▸ YOUR GOAL: The entries that follow need to be returned without any alteration.

▸ SOURCE RECORDS:
+ + + + + + +

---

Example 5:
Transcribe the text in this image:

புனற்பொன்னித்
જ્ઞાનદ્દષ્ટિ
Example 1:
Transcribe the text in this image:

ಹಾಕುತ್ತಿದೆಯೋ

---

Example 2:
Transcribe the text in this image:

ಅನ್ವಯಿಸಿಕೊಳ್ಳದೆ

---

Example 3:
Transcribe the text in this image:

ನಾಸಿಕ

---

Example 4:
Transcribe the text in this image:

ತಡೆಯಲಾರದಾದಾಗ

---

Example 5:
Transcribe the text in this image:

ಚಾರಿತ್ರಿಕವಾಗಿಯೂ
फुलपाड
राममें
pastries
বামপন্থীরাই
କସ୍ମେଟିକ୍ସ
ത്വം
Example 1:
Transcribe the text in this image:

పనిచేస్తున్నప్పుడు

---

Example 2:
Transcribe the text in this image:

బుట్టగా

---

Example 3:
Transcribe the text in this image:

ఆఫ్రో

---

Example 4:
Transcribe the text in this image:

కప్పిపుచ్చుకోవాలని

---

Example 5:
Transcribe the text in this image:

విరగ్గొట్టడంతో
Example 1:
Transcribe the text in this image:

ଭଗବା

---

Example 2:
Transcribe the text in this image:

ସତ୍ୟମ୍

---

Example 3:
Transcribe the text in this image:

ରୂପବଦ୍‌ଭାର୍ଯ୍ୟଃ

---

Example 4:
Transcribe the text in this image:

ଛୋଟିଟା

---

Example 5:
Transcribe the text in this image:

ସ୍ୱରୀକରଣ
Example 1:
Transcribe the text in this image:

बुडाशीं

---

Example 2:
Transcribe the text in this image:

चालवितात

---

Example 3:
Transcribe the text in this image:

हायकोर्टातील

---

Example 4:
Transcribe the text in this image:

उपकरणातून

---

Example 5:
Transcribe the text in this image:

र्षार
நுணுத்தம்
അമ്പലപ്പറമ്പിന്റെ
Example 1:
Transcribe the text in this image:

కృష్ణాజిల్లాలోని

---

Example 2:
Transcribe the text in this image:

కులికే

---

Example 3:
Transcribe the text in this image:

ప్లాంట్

+ + + + + + +

▸ EXERCISE SOLUTION:
---

Example 5:
Transcribe the text in this image:

புனற்பொன்னித்
જ્ઞાનદ્દષ્ટિ
Example 1:
Transcribe the text in this image:

ಹಾಕುತ್ತಿದೆಯೋ

---

Example 2:
Transcribe the text in this image:

ಅನ್ವಯಿಸಿಕೊಳ್ಳದೆ

---

Example 3:
Transcribe the text in this image:

ನಾಸಿಕ

---

Example 4:
Transcribe the text in this image:

ತಡೆಯಲಾರದಾದಾಗ

---

Example 5:
Transcribe the text in this image:

ಚಾರಿತ್ರಿಕವಾಗಿಯೂ
फुलपाड
राममें
pastries
বামপন্থীরাই
କସ୍ମେଟିକ୍ସ
ത്വം
Example 1:
Transcribe the text in this image:

పనిచేస్తున్నప్పుడు

---

Example 2:
Transcribe the text in this image:

బుట్టగా

---

Example 3:
Transcribe the text in this image:

ఆఫ్రో

---

Example 4:
Transcribe the text in this image:

కప్పిపుచ్చుకోవాలని

---

Example 5:
Transcribe the text in this image:

విరగ్గొట్టడంతో
Example 1:
Transcribe the text in this image:

ଭଗବା

---

Example 2:
Transcribe the text in this image:

ସତ୍ୟମ୍

---

Example 3:
Transcribe the text in this image:

ରୂପବଦ୍‌ଭାର୍ଯ୍ୟଃ

---

Example 4:
Transcribe the text in this image:

ଛୋଟିଟା

---

Example 5:
Transcribe the text in this image:

ସ୍ୱରୀକରଣ
Example 1:
Transcribe the text in this image:

बुडाशीं

---

Example 2:
Transcribe the text in this image:

चालवितात

---

Example 3:
Transcribe the text in this image:

हायकोर्टातील

---

Example 4:
Transcribe the text in this image:

उपकरणातून

---

Example 5:
Transcribe the text in this image:

र्षार
நுணுத்தம்
അമ്പലപ്പറമ്പിന്റെ
Example 1:
Transcribe the text in this image:

కృష్ణాజిల్లాలోని

---

Example 2:
Transcribe the text in this image:

కులికే

---

Example 3:
Transcribe the text in this image:

ప్లాంట్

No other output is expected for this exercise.